With volleyball, much like most sports, success is fundamentally predicated on the way the members gel together as a unit, which in turn leads to winning games, matches and tournaments.
On the contrary, sports such as tennis, golf and bowling are completely different.
Each presents challenges because they require a person to assume an austere level of mental discipline, and Cunningham enjoys the challenge of relying solely on herself.
“At a collegiate level, I could never imagine playing a sport like volleyball because I’m so used to the individual aspects of tennis,” she said. “To me, that’s what makes the sport exciting: how we come together as a team, but also as individuals.”
Cunningham was just seven years old when she first started learning tennis and becoming acclimated to the individual aspect of the game.
During the summer, Cunningham, whose favorite player is the now-retired Andy Roddick, attended a tennis camp once a week to develop her skills as a player.
“I decided to stick with it for so long because I really enjoy watching and playing the sport,” she said. “It’s been a huge part of my life for most of what I can remember of my childhood and growing up, and [it] has developed me into the person I am today.”
As head coach Ben Bucca notes, the Rutgers tennis team has had a history of snagging away some of the top high school tennis players from the state of Texas, including Cunningham and junior Mariam Zein.

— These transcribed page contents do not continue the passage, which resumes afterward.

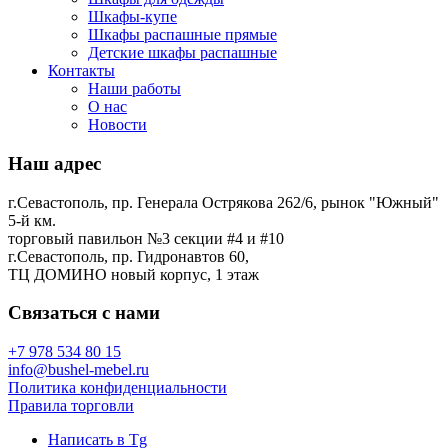
Шкафы-купе
Шкафы распашные прямые
Детские шкафы распашные
Контакты
Наши работы
О нас
Новости
Наш адрес
г.Севастополь, пр. Генерала Острякова 262/6, рынок "Южный"
5-й км.
торговый павильон №3 секции #4 и #10
г.Севастополь, пр. Гидронавтов 60,
ТЦ ДОМИНО новый корпус, 1 этаж
Связаться с нами
+7 978 534 80 15
info@bushel-mebel.ru
Политика конфиденциальности
Правила торговли
Написать в Tg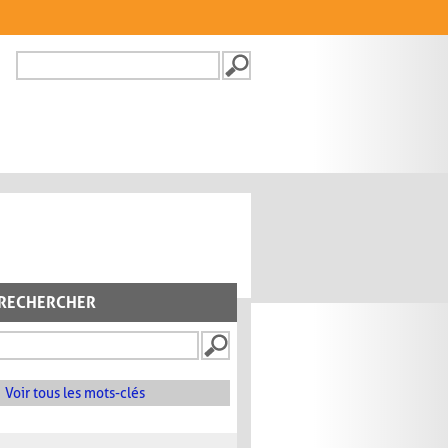
Recherche
FORMULAIRE DE
RECHERCHE
RECHERCHER
Voir tous les mots-clés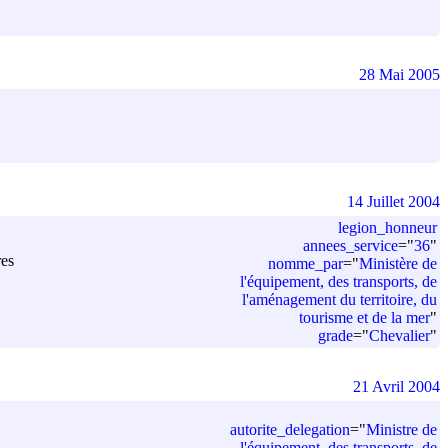
28 Mai 2005
14 Juillet 2004
legion_honneur
annees_service
=
"
36
"
res
nomme_par
=
"
Ministère de
l'équipement, des transports, de
l'aménagement du territoire, du
tourisme et de la mer
"
grade
=
"
Chevalier
"
21 Avril 2004
autorite_delegation
=
"
Ministre de
l'équipement, des transports, de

“There was mutual interest between Farris and the program,” Bucca said. “So we had her try out, and we liked what we [the coaching staff] saw.”
Now in her second season with the Scarlet Knights, Cunningham has accepted new challenges and rigors of being a college athlete.
But one particular challenge she has faced is not being able to see her friends and family back home in the Lone Star State as often as she would like.
“I get homesick only because I only go home for about three weeks during the summer and during Christmas break, so I don’t get many opportunities to see my family and friends,” she said. “However, I really love Rutgers and the friends I’ve made here, so I don’t get homesick that often, though, because I enjoy being up here with my teammates and being in school.”